Prof. Dr. Christoph Meinel ist wissenschaftlicher Direktor des Hasso-Plattner-Instituts und Leiter des HPI Schul-Cloud-Projekts. Nach den Worten des Informatikprofessors hält das Projekt sämtliche Funktionalitäten vor, die „für zeitgemäßen digitalen Unterricht in ganz Deutschland“ benötigt werden. Lerninhalte und Programme diverser Anbieter könnten in den Lern-Store der HPI Schul-Cloud integriert werden, ohne dass diese externen Partner Zugriff auf die persönlichen Daten der Schüler und Schülerinnen erhalten. „Die personenbezogenen Daten bleiben allein in der HPI Schul-Cloud. Wenn es um externe Systeme und Angebote in den Schulmedien geht, dann kommen dort nur pseudonymisierte Nutzerdaten zu Tage“, so Meinl.

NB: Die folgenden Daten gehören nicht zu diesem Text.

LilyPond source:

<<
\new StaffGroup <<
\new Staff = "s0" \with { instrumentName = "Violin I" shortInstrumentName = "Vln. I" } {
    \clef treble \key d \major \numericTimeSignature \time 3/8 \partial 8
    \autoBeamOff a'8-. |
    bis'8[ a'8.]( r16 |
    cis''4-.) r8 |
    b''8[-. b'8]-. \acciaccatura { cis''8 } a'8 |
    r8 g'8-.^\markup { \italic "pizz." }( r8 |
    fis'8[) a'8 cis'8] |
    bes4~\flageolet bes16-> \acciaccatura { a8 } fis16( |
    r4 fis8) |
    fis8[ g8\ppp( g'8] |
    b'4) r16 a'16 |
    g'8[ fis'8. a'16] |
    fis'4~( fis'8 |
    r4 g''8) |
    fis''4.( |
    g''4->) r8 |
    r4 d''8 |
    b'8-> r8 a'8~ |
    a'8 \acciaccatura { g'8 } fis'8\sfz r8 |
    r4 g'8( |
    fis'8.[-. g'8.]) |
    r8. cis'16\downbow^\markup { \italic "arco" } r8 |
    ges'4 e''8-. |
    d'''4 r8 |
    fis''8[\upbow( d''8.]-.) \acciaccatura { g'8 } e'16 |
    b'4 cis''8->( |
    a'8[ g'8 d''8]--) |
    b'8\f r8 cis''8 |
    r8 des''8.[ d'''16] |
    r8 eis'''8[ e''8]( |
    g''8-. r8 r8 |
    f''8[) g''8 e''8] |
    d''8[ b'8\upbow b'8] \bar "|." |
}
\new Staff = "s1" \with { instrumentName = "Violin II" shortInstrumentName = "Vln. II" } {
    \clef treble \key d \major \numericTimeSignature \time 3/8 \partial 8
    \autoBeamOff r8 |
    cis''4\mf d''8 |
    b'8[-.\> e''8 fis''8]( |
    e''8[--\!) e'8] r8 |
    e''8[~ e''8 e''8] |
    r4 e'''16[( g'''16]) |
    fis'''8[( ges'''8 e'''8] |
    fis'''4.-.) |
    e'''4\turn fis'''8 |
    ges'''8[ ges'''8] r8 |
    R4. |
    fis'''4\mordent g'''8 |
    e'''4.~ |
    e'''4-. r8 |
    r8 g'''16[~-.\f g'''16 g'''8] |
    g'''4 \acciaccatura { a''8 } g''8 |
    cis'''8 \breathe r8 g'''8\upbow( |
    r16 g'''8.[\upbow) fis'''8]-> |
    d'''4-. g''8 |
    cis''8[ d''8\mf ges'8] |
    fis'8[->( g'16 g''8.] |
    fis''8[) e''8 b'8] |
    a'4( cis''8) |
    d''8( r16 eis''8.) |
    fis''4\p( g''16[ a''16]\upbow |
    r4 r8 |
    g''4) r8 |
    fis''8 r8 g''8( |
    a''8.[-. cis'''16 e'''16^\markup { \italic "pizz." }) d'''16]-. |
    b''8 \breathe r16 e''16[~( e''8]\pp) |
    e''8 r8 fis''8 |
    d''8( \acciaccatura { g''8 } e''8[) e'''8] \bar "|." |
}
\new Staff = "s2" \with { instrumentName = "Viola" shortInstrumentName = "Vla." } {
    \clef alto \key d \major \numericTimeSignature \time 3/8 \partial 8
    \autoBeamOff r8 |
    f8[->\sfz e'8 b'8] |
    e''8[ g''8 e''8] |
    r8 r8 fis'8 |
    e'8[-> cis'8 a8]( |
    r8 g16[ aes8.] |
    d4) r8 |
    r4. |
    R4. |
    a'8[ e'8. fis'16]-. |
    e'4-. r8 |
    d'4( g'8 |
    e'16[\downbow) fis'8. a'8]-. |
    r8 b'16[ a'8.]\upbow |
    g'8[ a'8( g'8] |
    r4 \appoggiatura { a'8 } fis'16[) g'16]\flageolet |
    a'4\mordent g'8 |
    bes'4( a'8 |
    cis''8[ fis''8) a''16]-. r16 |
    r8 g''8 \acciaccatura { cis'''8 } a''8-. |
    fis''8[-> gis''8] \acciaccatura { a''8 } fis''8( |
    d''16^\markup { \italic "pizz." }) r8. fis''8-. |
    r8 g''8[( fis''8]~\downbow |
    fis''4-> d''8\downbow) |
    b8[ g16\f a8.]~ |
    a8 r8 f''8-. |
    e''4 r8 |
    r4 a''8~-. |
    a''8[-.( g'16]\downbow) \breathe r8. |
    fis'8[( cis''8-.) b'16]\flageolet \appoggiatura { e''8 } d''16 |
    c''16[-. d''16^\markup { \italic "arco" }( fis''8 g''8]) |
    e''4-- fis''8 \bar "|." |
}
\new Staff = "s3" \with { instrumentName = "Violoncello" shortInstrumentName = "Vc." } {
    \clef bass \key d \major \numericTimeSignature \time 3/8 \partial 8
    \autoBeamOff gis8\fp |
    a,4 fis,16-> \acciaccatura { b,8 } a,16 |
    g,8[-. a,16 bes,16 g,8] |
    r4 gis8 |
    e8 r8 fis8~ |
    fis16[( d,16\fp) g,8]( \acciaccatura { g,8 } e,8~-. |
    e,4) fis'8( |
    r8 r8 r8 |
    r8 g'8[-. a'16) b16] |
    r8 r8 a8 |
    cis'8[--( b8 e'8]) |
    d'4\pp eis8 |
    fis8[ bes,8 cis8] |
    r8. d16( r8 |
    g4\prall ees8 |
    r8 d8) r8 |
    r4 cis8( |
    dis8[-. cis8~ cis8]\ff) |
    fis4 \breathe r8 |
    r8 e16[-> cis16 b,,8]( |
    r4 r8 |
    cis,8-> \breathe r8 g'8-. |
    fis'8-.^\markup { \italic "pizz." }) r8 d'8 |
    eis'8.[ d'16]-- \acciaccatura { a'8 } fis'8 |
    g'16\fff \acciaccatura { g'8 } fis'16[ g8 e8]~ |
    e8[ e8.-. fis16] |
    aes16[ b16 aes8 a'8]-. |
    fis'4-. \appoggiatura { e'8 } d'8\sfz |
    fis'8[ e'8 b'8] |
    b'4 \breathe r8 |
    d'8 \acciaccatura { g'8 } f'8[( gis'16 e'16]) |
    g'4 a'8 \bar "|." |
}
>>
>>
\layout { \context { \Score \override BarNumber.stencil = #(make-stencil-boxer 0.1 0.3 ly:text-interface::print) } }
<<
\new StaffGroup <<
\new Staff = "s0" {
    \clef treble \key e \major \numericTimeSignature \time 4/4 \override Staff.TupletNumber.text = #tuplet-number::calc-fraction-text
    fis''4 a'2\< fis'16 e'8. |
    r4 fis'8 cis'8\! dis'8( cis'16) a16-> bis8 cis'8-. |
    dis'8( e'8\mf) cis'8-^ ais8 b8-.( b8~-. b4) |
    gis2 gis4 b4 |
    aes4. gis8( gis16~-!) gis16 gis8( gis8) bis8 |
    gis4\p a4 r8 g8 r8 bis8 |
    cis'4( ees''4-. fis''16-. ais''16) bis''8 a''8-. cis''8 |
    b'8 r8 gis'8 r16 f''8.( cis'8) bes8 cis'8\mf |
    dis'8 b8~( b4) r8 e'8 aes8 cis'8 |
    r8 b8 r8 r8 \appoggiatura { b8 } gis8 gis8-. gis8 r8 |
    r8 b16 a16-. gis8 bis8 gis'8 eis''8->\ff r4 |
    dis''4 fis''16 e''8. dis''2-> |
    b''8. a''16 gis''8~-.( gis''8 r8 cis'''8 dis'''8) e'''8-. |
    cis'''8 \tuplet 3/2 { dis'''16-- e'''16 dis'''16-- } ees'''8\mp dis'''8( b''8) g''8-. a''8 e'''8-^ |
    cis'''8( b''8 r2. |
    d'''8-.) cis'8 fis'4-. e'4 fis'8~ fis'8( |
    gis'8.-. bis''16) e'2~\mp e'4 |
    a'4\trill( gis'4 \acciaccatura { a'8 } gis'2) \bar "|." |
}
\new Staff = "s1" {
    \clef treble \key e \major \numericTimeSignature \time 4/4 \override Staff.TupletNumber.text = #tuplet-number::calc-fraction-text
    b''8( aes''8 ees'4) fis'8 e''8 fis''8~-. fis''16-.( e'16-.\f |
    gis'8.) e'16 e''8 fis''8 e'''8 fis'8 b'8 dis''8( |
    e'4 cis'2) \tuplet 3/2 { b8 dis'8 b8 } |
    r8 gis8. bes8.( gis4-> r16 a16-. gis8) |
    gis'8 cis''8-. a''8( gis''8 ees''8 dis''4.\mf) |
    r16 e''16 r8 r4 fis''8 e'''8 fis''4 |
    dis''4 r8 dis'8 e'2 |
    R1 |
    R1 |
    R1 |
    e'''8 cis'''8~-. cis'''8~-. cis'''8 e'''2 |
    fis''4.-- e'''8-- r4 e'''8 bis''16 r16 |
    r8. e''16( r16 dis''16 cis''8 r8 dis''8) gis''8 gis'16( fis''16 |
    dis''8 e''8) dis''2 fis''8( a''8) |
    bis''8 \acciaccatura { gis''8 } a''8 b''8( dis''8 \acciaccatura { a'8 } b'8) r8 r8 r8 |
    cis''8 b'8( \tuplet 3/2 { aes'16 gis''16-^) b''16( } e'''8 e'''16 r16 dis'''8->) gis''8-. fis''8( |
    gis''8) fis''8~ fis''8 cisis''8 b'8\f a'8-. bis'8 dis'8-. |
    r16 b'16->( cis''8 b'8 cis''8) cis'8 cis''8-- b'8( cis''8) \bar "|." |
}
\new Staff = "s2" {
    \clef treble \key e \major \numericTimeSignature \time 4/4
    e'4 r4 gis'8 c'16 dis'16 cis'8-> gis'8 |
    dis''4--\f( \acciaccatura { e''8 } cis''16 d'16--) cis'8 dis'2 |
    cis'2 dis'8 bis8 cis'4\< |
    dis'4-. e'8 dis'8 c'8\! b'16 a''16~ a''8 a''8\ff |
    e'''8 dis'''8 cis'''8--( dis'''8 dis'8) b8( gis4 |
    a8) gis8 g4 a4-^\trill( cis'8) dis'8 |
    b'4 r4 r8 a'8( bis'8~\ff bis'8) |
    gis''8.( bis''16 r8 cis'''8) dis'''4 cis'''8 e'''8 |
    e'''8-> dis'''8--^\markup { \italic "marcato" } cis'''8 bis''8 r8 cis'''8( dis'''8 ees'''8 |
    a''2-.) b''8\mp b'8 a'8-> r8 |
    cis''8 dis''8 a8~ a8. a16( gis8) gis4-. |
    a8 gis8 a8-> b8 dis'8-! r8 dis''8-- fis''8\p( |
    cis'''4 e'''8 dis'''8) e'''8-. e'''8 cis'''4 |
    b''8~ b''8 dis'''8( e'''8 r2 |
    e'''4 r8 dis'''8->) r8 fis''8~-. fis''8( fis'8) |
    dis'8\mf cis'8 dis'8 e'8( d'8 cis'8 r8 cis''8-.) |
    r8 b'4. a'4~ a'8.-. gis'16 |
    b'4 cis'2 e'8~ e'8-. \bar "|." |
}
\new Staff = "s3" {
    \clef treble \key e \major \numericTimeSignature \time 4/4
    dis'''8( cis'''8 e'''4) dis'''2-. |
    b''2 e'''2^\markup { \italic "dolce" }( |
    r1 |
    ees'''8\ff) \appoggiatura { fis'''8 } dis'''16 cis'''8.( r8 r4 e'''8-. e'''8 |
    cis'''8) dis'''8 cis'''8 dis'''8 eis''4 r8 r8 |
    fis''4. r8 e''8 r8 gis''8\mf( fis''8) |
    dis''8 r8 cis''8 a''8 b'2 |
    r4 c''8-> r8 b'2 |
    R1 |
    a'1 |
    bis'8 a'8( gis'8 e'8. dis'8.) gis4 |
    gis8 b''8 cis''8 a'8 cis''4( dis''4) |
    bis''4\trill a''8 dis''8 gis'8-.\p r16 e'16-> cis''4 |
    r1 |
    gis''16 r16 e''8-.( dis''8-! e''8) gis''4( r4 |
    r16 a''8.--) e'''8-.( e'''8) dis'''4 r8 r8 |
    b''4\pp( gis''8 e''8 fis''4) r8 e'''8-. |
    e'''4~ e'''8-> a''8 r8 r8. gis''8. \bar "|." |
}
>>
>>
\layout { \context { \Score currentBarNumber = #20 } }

Das ARD-Magazin „Kontraste“ deckte nach eigenen Angaben bereits im Mai 2020 „schwere Sicherheitslücken“ bei der HPI-Schul-Cloud auf. Die Redaktion entdeckte die Vor- und Nachnamen von Schülern, auch Mail-Adressen von Anwendern und Schulen, die frei im Netz zu sehen waren. Das HPI Institut ging daraufhin an die Öffentlichkeit, vermeldete einen illegalen Hackerangriff und betonte, dass die Datenschutz-Lücke sofort geschlossen worden sei. Die Angst vor Datenlecks wird durch solche Vorfälle allerdings nicht beseitigt.
Die Sicht der Schulen
Für die Schule steht neben dem Datenschutz naturgemäß auch eine möglichst störungsfreie Anwendung im Vordergrund. „Die Cloud bedeutet für uns vor allem eins – einen kabellosen Zugang zu unseren Inhalten, und zwar von jedem Ort aus“ sagt Felix Gruber, 1. Stellvertretender Schulleiter des Leininger-Gymnasiums, im Gespräch mit dem Webportal Verbraucherbildung. Das Leininger-Gymnasium ist eine der Schulen, die zuerst an dem Pilotprojekt teilgenommen haben. Bevor die Testphase jedoch starten konnte, sei viel Entwicklungsarbeit notwendig gewesen, berichtet Gruber. Alle am Schulleben Beteiligten, auch die Elternschaft, mussten sich für die Teilnahme einverstanden erklären. „Wir versuchen darzustellen, es geht uns nicht um die Ablösung der bisherigen Unterrichtsstruktur“, sagt der ständige Vertreter der Schulleitung. „Es ist eine Zusatzfunktion, die uns neue pädagogische Einsatzmöglichkeiten erschließt.“ Denn so sinnvoll solche neuen Plattformen auch sein können: Ohne ein pädagogisches Konzept und ohne Inhalte nutzen sie – auch wenn sie sicher sind – nichts.